-- Start of EXCERPTED DATA --

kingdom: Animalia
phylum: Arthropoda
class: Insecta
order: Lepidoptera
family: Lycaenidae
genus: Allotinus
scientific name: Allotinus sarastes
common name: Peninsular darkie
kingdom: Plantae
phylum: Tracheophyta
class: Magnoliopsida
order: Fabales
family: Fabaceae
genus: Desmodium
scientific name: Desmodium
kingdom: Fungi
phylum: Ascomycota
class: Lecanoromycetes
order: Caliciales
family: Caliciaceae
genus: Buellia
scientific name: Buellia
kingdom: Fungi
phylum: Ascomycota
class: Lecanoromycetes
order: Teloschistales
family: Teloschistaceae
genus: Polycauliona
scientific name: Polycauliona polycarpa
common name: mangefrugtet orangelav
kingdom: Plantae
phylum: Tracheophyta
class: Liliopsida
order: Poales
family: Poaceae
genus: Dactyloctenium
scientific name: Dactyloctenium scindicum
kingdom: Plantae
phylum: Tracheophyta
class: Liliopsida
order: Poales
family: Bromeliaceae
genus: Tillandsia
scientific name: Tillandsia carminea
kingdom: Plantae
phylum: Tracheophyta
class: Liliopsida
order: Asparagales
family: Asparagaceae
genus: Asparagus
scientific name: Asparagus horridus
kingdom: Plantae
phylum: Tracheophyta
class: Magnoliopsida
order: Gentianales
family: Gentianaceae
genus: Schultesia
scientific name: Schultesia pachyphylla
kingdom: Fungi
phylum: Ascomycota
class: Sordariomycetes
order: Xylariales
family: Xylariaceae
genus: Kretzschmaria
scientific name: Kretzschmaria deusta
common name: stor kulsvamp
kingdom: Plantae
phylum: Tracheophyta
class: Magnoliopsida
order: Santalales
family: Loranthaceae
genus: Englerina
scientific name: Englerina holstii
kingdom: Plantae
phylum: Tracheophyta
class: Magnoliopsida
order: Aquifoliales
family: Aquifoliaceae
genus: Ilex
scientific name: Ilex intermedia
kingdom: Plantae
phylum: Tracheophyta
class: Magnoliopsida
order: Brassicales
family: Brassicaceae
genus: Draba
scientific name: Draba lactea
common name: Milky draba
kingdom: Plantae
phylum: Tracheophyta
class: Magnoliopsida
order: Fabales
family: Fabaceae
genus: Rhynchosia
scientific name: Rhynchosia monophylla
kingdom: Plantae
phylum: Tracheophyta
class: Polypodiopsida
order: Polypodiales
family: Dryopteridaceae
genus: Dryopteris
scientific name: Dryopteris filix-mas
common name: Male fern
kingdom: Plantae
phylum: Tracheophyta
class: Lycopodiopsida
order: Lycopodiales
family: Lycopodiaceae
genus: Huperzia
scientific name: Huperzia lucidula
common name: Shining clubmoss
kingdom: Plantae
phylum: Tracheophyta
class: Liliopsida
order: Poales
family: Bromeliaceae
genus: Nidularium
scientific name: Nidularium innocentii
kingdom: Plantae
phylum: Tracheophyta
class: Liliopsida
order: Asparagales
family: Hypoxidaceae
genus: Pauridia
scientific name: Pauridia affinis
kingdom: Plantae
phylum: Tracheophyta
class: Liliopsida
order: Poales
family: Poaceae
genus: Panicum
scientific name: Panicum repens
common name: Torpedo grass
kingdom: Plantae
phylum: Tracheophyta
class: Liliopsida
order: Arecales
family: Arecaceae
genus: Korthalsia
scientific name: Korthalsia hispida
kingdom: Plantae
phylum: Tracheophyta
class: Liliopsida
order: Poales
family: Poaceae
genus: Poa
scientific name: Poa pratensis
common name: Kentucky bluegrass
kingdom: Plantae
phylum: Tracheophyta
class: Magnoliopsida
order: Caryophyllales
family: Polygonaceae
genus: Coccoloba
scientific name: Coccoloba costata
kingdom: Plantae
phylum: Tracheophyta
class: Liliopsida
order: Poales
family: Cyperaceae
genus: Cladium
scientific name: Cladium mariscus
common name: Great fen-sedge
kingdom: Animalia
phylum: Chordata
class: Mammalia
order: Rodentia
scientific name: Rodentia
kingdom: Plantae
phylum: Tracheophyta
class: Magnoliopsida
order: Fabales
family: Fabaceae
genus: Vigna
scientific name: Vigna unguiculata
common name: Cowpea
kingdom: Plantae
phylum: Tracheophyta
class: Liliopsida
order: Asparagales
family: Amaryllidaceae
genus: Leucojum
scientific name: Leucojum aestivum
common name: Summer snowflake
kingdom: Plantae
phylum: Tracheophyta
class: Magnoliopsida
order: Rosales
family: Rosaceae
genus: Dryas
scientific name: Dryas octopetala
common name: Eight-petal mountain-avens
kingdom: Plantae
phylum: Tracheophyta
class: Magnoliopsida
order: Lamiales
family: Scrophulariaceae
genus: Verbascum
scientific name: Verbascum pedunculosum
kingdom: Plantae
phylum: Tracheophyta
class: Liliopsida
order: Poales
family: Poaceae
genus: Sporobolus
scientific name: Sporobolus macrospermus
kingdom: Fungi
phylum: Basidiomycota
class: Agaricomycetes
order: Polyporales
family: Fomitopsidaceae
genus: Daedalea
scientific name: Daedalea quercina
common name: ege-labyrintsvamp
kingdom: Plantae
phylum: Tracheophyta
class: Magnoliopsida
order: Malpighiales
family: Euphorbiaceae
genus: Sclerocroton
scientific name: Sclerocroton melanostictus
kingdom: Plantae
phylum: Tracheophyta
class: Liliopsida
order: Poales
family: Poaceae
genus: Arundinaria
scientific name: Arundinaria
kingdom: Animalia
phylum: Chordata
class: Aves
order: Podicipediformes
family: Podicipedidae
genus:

-- End of EXCERPTED DATA --

Reproduce every line of all the items above, leaving each one unchanged.

kingdom: Animalia
phylum: Arthropoda
class: Insecta
order: Lepidoptera
family: Lycaenidae
genus: Allotinus
scientific name: Allotinus sarastes
common name: Peninsular darkie
kingdom: Plantae
phylum: Tracheophyta
class: Magnoliopsida
order: Fabales
family: Fabaceae
genus: Desmodium
scientific name: Desmodium
kingdom: Fungi
phylum: Ascomycota
class: Lecanoromycetes
order: Caliciales
family: Caliciaceae
genus: Buellia
scientific name: Buellia
kingdom: Fungi
phylum: Ascomycota
class: Lecanoromycetes
order: Teloschistales
family: Teloschistaceae
genus: Polycauliona
scientific name: Polycauliona polycarpa
common name: mangefrugtet orangelav
kingdom: Plantae
phylum: Tracheophyta
class: Liliopsida
order: Poales
family: Poaceae
genus: Dactyloctenium
scientific name: Dactyloctenium scindicum
kingdom: Plantae
phylum: Tracheophyta
class: Liliopsida
order: Poales
family: Bromeliaceae
genus: Tillandsia
scientific name: Tillandsia carminea
kingdom: Plantae
phylum: Tracheophyta
class: Liliopsida
order: Asparagales
family: Asparagaceae
genus: Asparagus
scientific name: Asparagus horridus
kingdom: Plantae
phylum: Tracheophyta
class: Magnoliopsida
order: Gentianales
family: Gentianaceae
genus: Schultesia
scientific name: Schultesia pachyphylla
kingdom: Fungi
phylum: Ascomycota
class: Sordariomycetes
order: Xylariales
family: Xylariaceae
genus: Kretzschmaria
scientific name: Kretzschmaria deusta
common name: stor kulsvamp
kingdom: Plantae
phylum: Tracheophyta
class: Magnoliopsida
order: Santalales
family: Loranthaceae
genus: Englerina
scientific name: Englerina holstii
kingdom: Plantae
phylum: Tracheophyta
class: Magnoliopsida
order: Aquifoliales
family: Aquifoliaceae
genus: Ilex
scientific name: Ilex intermedia
kingdom: Plantae
phylum: Tracheophyta
class: Magnoliopsida
order: Brassicales
family: Brassicaceae
genus: Draba
scientific name: Draba lactea
common name: Milky draba
kingdom: Plantae
phylum: Tracheophyta
class: Magnoliopsida
order: Fabales
family: Fabaceae
genus: Rhynchosia
scientific name: Rhynchosia monophylla
kingdom: Plantae
phylum: Tracheophyta
class: Polypodiopsida
order: Polypodiales
family: Dryopteridaceae
genus: Dryopteris
scientific name: Dryopteris filix-mas
common name: Male fern
kingdom: Plantae
phylum: Tracheophyta
class: Lycopodiopsida
order: Lycopodiales
family: Lycopodiaceae
genus: Huperzia
scientific name: Huperzia lucidula
common name: Shining clubmoss
kingdom: Plantae
phylum: Tracheophyta
class: Liliopsida
order: Poales
family: Bromeliaceae
genus: Nidularium
scientific name: Nidularium innocentii
kingdom: Plantae
phylum: Tracheophyta
class: Liliopsida
order: Asparagales
family: Hypoxidaceae
genus: Pauridia
scientific name: Pauridia affinis
kingdom: Plantae
phylum: Tracheophyta
class: Liliopsida
order: Poales
family: Poaceae
genus: Panicum
scientific name: Panicum repens
common name: Torpedo grass
kingdom: Plantae
phylum: Tracheophyta
class: Liliopsida
order: Arecales
family: Arecaceae
genus: Korthalsia
scientific name: Korthalsia hispida
kingdom: Plantae
phylum: Tracheophyta
class: Liliopsida
order: Poales
family: Poaceae
genus: Poa
scientific name: Poa pratensis
common name: Kentucky bluegrass
kingdom: Plantae
phylum: Tracheophyta
class: Magnoliopsida
order: Caryophyllales
family: Polygonaceae
genus: Coccoloba
scientific name: Coccoloba costata
kingdom: Plantae
phylum: Tracheophyta
class: Liliopsida
order: Poales
family: Cyperaceae
genus: Cladium
scientific name: Cladium mariscus
common name: Great fen-sedge
kingdom: Animalia
phylum: Chordata
class: Mammalia
order: Rodentia
scientific name: Rodentia
kingdom: Plantae
phylum: Tracheophyta
class: Magnoliopsida
order: Fabales
family: Fabaceae
genus: Vigna
scientific name: Vigna unguiculata
common name: Cowpea
kingdom: Plantae
phylum: Tracheophyta
class: Liliopsida
order: Asparagales
family: Amaryllidaceae
genus: Leucojum
scientific name: Leucojum aestivum
common name: Summer snowflake
kingdom: Plantae
phylum: Tracheophyta
class: Magnoliopsida
order: Rosales
family: Rosaceae
genus: Dryas
scientific name: Dryas octopetala
common name: Eight-petal mountain-avens
kingdom: Plantae
phylum: Tracheophyta
class: Magnoliopsida
order: Lamiales
family: Scrophulariaceae
genus: Verbascum
scientific name: Verbascum pedunculosum
kingdom: Plantae
phylum: Tracheophyta
class: Liliopsida
order: Poales
family: Poaceae
genus: Sporobolus
scientific name: Sporobolus macrospermus
kingdom: Fungi
phylum: Basidiomycota
class: Agaricomycetes
order: Polyporales
family: Fomitopsidaceae
genus: Daedalea
scientific name: Daedalea quercina
common name: ege-labyrintsvamp
kingdom: Plantae
phylum: Tracheophyta
class: Magnoliopsida
order: Malpighiales
family: Euphorbiaceae
genus: Sclerocroton
scientific name: Sclerocroton melanostictus
kingdom: Plantae
phylum: Tracheophyta
class: Liliopsida
order: Poales
family: Poaceae
genus: Arundinaria
scientific name: Arundinaria
kingdom: Animalia
phylum: Chordata
class: Aves
order: Podicipediformes
family: Podicipedidae
genus:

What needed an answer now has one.